___ MATERIAL SUPPLIED
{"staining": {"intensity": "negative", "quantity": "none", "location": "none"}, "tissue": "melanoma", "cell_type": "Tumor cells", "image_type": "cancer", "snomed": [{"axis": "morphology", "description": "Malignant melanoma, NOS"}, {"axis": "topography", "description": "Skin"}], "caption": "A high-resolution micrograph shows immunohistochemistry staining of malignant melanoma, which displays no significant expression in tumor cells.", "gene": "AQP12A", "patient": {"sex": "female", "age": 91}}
______
___ MATERIAL SUPPLIED
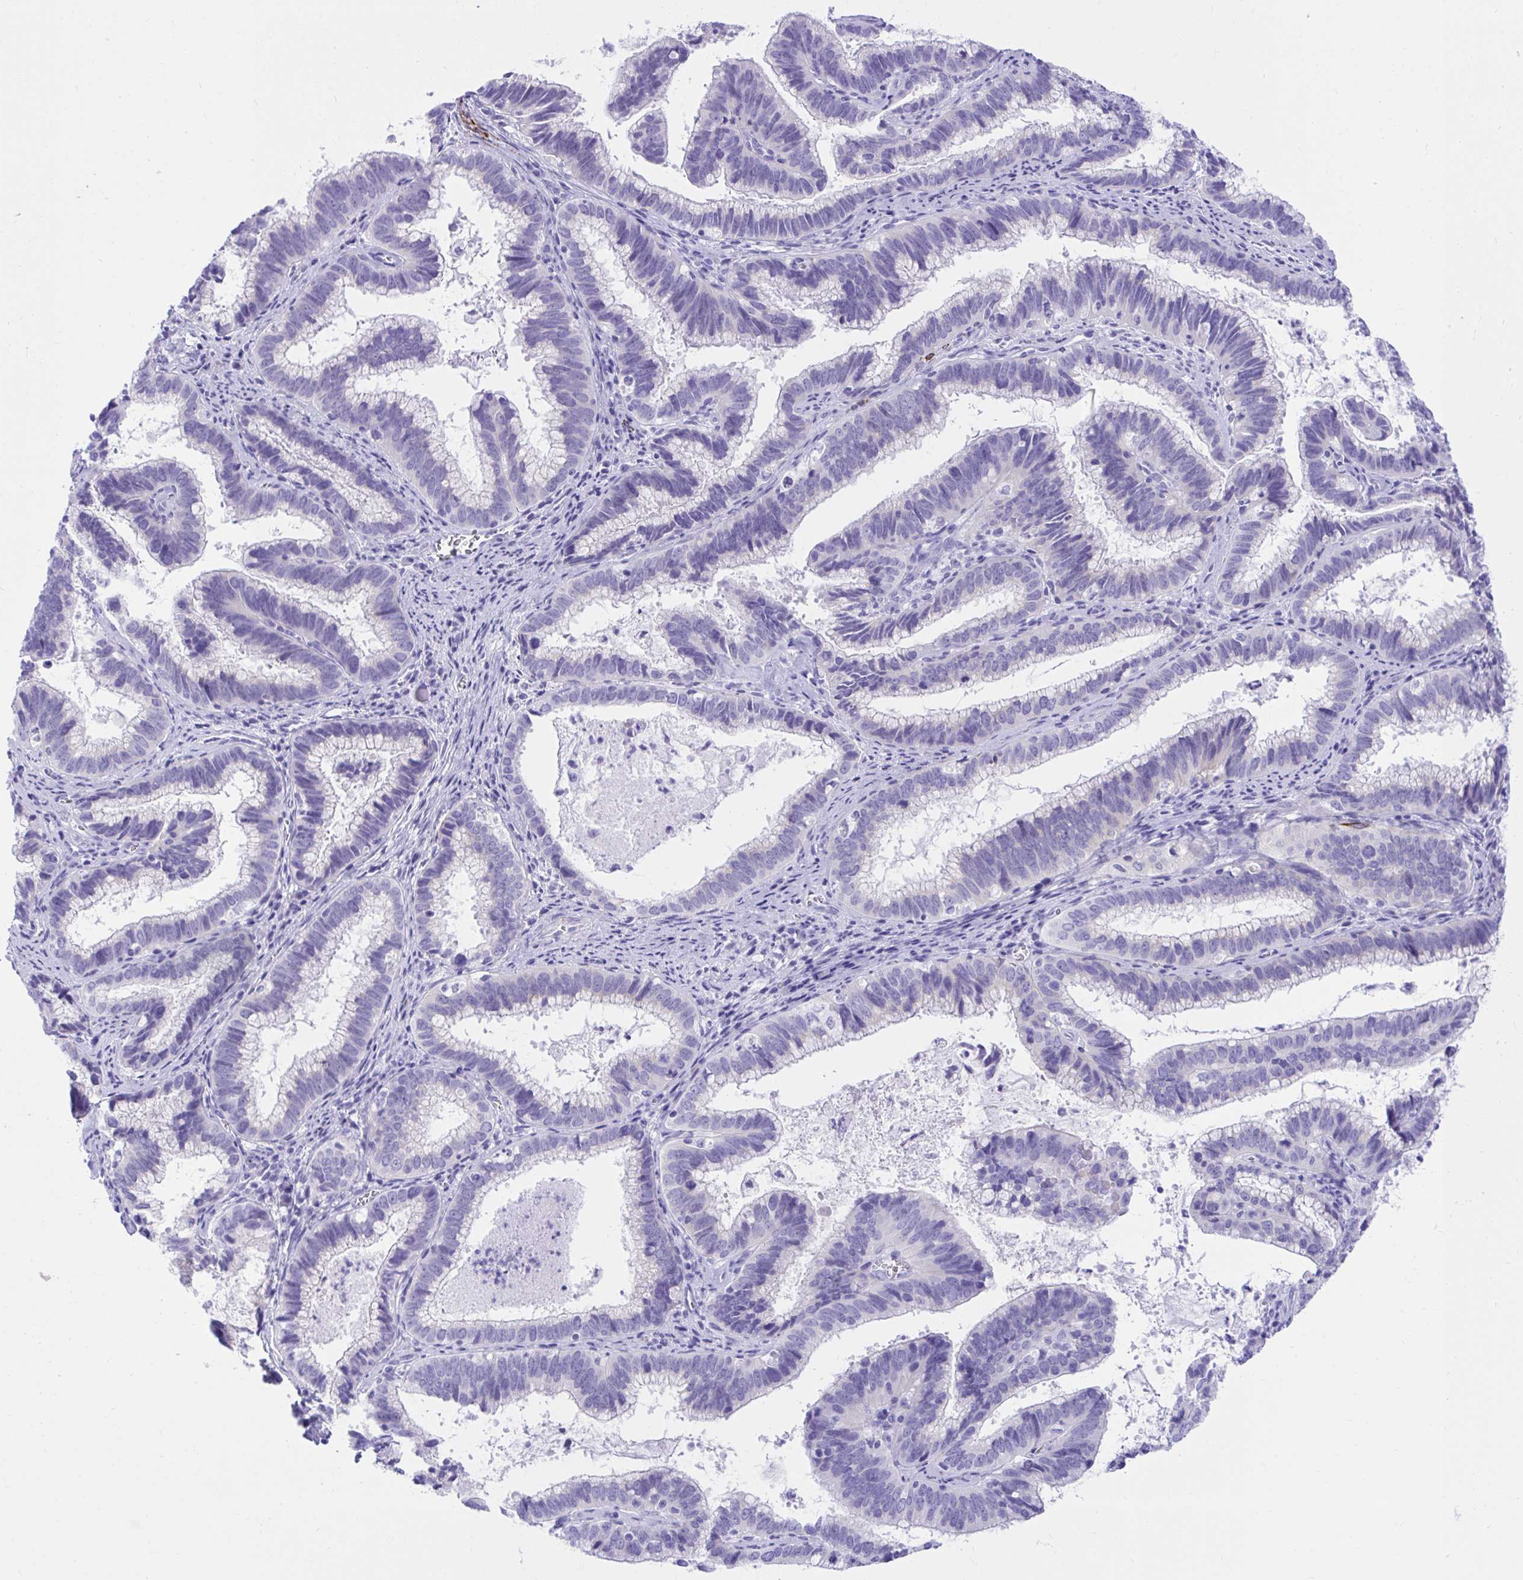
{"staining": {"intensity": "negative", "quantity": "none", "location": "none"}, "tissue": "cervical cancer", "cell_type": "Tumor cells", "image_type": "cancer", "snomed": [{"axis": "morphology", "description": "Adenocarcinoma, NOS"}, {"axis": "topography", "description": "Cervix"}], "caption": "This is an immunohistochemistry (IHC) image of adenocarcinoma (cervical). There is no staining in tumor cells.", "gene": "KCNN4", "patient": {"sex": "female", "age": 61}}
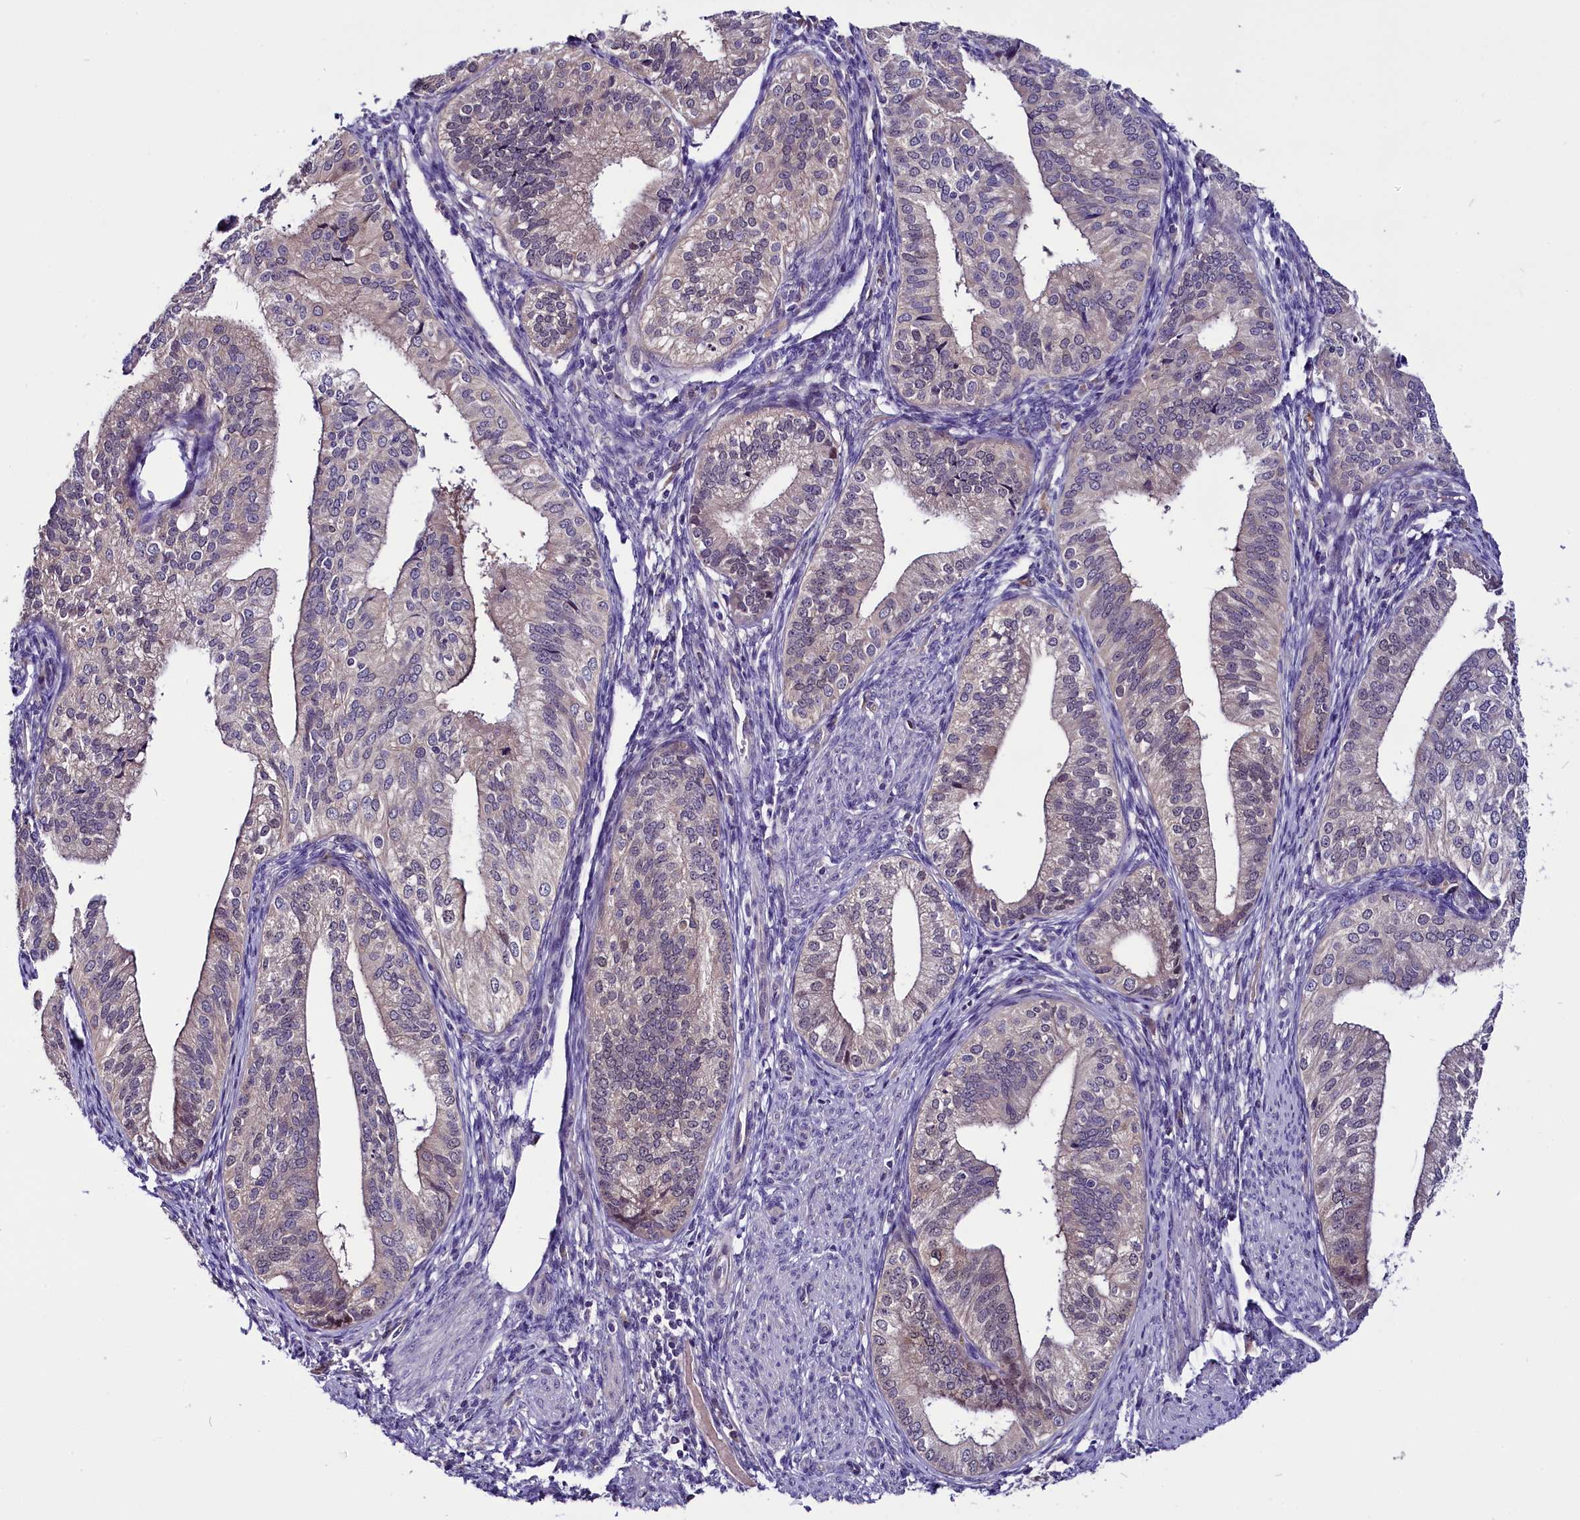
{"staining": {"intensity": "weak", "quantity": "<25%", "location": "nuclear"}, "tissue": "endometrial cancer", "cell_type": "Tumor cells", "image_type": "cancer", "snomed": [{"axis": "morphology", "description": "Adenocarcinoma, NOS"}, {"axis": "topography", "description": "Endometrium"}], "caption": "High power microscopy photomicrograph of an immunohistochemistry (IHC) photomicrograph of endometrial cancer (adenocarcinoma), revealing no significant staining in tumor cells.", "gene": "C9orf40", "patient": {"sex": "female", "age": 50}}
______
___ MATERIAL SUPPLIED
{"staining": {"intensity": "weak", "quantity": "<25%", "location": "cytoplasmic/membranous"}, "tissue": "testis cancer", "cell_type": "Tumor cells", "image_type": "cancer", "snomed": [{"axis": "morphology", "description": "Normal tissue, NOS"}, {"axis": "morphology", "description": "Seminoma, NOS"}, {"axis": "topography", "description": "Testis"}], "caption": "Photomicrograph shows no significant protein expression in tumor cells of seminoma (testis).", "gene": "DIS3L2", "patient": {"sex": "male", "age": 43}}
______
THE TASK: Search the lines above for the string "shows", then show every one that has it.

SOLUTION FOR THIS EXERCISE:
{"staining": {"intensity": "negative", "quantity": "none", "location": "none"}, "tissue": "melanoma", "cell_type": "Tumor cells", "image_type": "cancer", "snomed": [{"axis": "morphology", "description": "Malignant melanoma, NOS"}, {"axis": "topography", "description": "Skin"}], "caption": "A high-resolution micrograph shows immunohistochemistry staining of malignant melanoma, which displays no significant expression in tumor cells.", "gene": "AQP12A", "patient": {"sex": "female", "age": 91}}
{"staining": {"intensity": "weak", "quantity": "<25%", "location": "cytoplasmic/membranous"}, "tissue": "testis cancer", "cell_type": "Tumor cells", "image_type": "cancer", "snomed": [{"axis": "morphology", "description": "Normal tissue, NOS"}, {"axis": "morphology", "description": "Seminoma, NOS"}, {"axis": "topography", "description": "Testis"}], "caption": "Photomicrograph shows no significant protein expression in tumor cells of seminoma (testis).", "gene": "DIS3L2", "patient": {"sex": "male", "age": 43}}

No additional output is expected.